**Required work:** Copy the lines below word for word, skipping any image.
### Data for review
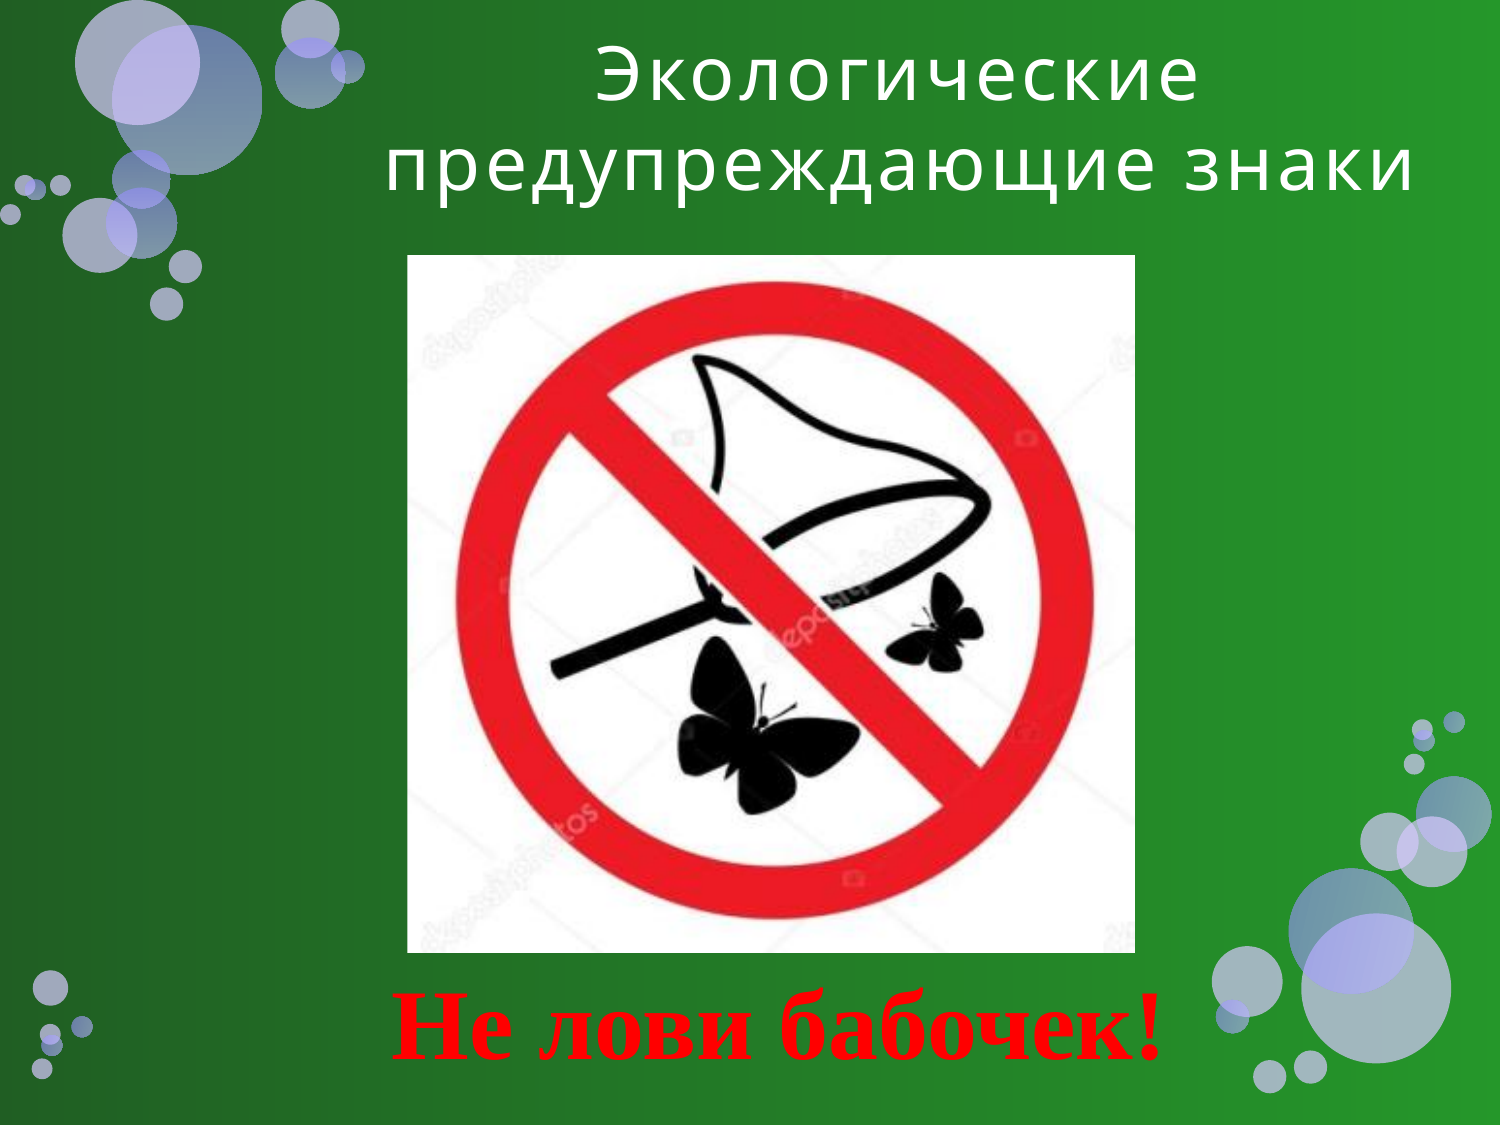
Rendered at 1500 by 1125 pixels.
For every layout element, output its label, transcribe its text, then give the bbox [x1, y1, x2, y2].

text_box Не лови бабочек! [348, 952, 1211, 1087]
picture [405, 253, 1142, 955]
title Экологические предупреждающие знаки [301, 0, 1500, 232]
######
**Solution to this exercise:**
Rendered at 1500 by 1125 pixels.
For every layout element, output its label, transcribe its text, then give the bbox [x1, y1, x2, y2].

text_box Не лови бабочек! [348, 952, 1211, 1087]
picture [405, 253, 1142, 955]
title Экологические предупреждающие знаки [301, 0, 1500, 232]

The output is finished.